She may be the most powerful woman in the Capitol and you have probably never heard of her. Rep. Katherine Clark (Mass.) is the vice chairwoman of the Democratic Caucus, that soon may change as she looks to climb to the top.
The progressive Massachusetts Democrat has been quietly working behind the scenes to build favor with House colleagues, writing checks and campaigning around the country on their behalf. She’s been holding one-on-one meetings with members in an attempt to give them a greater voice, and hosting lawmakers at monthly policy dinners, including a June gathering with celebrity chef José Andrés on disaster relief.
Clark’s been courting minority and female lawmakers, who have become the new power centers of the diverse 235-member caucus and will play a critical role in determining the next generation of party leaders.

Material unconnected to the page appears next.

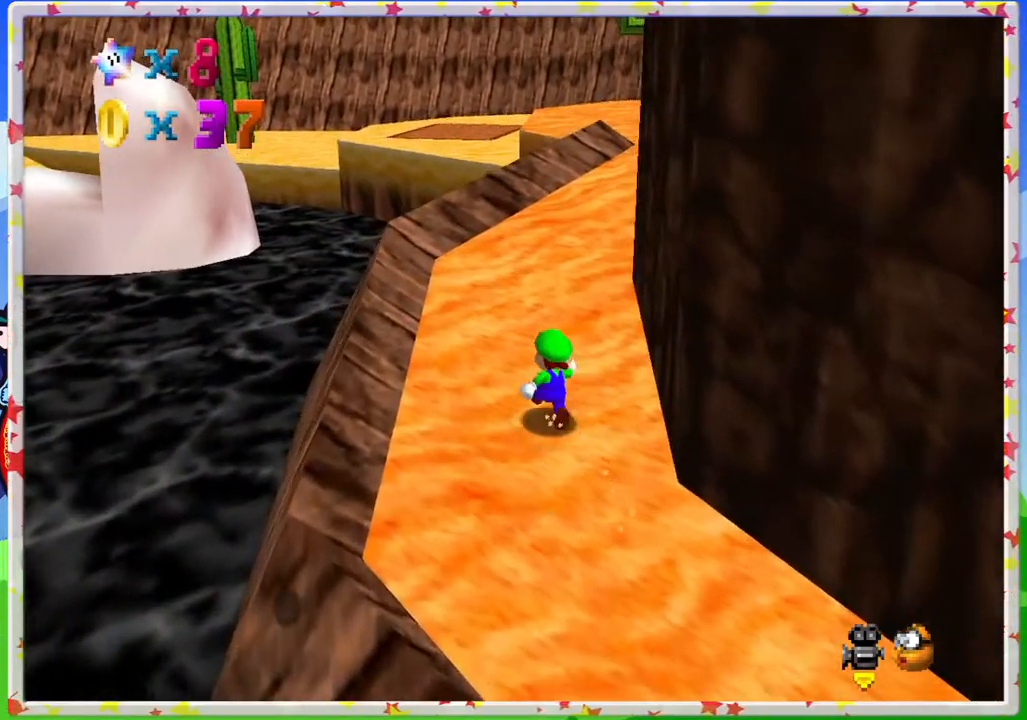
{"buttons": ["C_RIGHT"], "left_stick": "up", "events": [[400, "C_RIGHT", "down"]]}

Some congressional Democrats have begun referring to the 55-year-old as “the silent assassin,” because she plays the inside game, mostly out of view of the TV cameras.
A former prosecutor and state legislator, Clark said she is laser-focused on implementing House Democrats’ “For the People” agenda and making President Trump a “one-term president.”
Clark doesn’t flinch when asked if she views herself as a potential Speaker of the House when Speaker Nancy Pelosi (D-Calif.) decides to step aside.
“This opportunity to be at the leadership table has been a true honor and privilege … And as opportunities arise in leadership, I will look at them,” Clark said in a wide-ranging, hourlong interview in her Capitol Hill office.
“But we have so much work to do right now that I don’t want to take my eye off the ball of the critical work that we’re doing around health care,” she added, “around putting those issues that we were sent here in the midterms to do as the top priority.”